According to their idea of “De-evolution” humankind had stopped evolving forward and had started to regress due to various dysfunctions and herd mentality.

Around 1970 they met fellow musician and Kent State art student Mark Mothersbaugh who brought more of a sense of humor when he joined them in their art project that mixed the lofty ideas of art and literature like the European avant-garde Dada Movement with the most crass expressions of pop-culture like fast food mascots.

However on May 4th, 1970 their whimsical vision of De-evolution became deadly serious when, during a mass protest on the Kent State campus against the U.S. bombing of Cambodia, the Ohio National Guard opened fire on unarmed students.

Nine students were injured and four were killed including Gerald Casale’s friends Jeffrey Miller and Allison Krause, who Casale was standing next to when she was shot.
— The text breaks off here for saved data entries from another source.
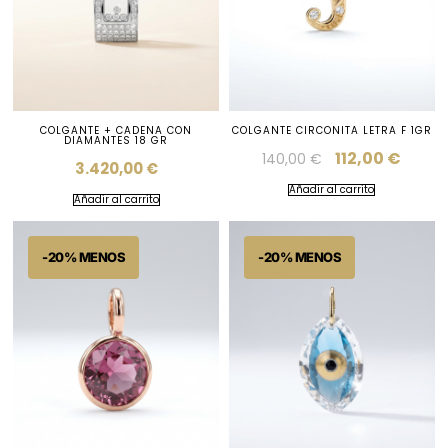
COLGANTE + CADENA CON
COLGANTE CIRCONITA LETRA F 1GR
DIAMANTES 18 GR
112,00
€
140,00
€
3.420,00
€
Añadir al carrito
Añadir al carrito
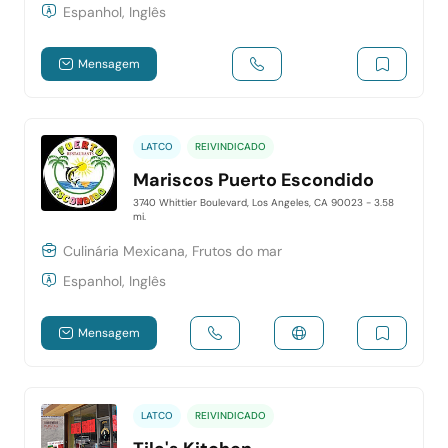
Espanhol, Inglês
Mensagem
LATCO
REIVINDICADO
Mariscos Puerto Escondido
3740 Whittier Boulevard, Los Angeles, CA 90023
- 3.58
mi.
Culinária Mexicana, Frutos do mar
Espanhol, Inglês
Mensagem
LATCO
REIVINDICADO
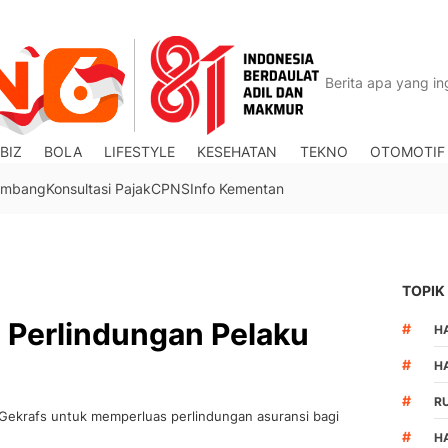
BIZ
BOLA
LIFESTYLE
KESEHATAN
TEKNO
OTOMOTIF
Tambang
Konsultasi Pajak
CPNS
Info Kementan
TOPIK
i Perlindungan Pelaku
#
HA
#
H
#
R
 Gekrafs untuk memperluas perlindungan asuransi bagi
#
H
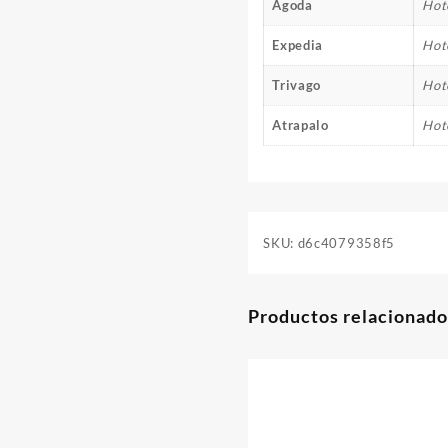
Agoda
Hot
Expedia
Hot
Trivago
Hot
Atrapalo
Hot
SKU:
d6c4079358f5
Productos relacionado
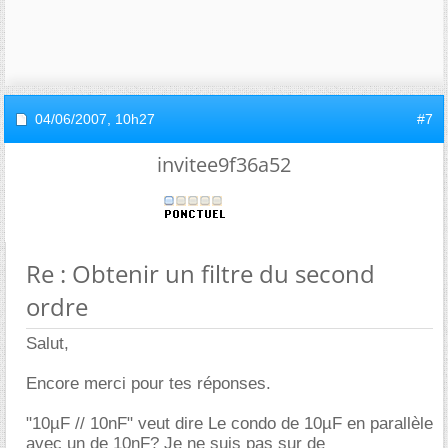
04/06/2007,
10h27
#7
invitee9f36a52
Re : Obtenir un filtre du second
ordre
Salut,
Encore merci pour tes réponses.
"10µF // 10nF" veut dire Le condo de 10µF en parallèle
avec un de 10nF? Je ne suis pas sur de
He described that event as the day he cut his hair and stopped being a hippie and it became the catalyst for Devo’s musical debut in 1973.

Although originally formed as the “Sextet Devo” with a fluid roster of players before slimming down to five and then four members Devo played their theatrical and often confrontational performances at art festivals and gigs around Ohio until 1976 when they added drummer Alan Meyer to become the quintet that recorded this record.

It was also 1976 when the band had two of their songs, a cover of Johnny Rivers’ hit, “Secret Agent Man” and their original, “Jocko Homo”, featured in the short film, “The Truth About De-Evolution”, directed by Chuck Statler.

In 1977 the film won a prize at the Ann Arbor Film Festival which brought Devo to the attention of David Bowie and Iggy Pop who then championed for them to get a recording contract.

After the band put out a couple independent singles Bowie had announced that he would be producing their debut record in Japan in 1978 but due to a scheduling conflict he got his friend and producer Brian Eno to fill in.

Eno was so confident that the unsigned band would be successful that he flew them to Cologne, Germany, put them up, and covered their recording costs.

The band often struggled for power with Eno over their visions for the songs.

Still Bowie came by to help when he could and remixed most of the record.

Eventually Devo were signed to Warner Brothers Records and this debut was released.

Besides asking the question: “Are we not men?” it also dealt with understanding urges, feelings, dissatisfaction, praying, and paranoia. It was quirky, cold, punky, fresh, nostalgic, and both funny: “ha ha” and funny: peculiar.

A couple months later in October of 1978 the band got national exposure when they played on Saturday Night Live.

While many focused on the iconic, yellow, plastic, jumpsuits they wore rather than their quirky, angular, and very original take on rock and roll it still helped their debut go to number 78 on the Billboard chart and began their substantial career.

Devo has continued for many more albums and videos and several line up changes to this day.

Sadly former-drummer Alan Meyer passed away in 2013 followed by guitarist Bob (Bob 2) Casale in 2014.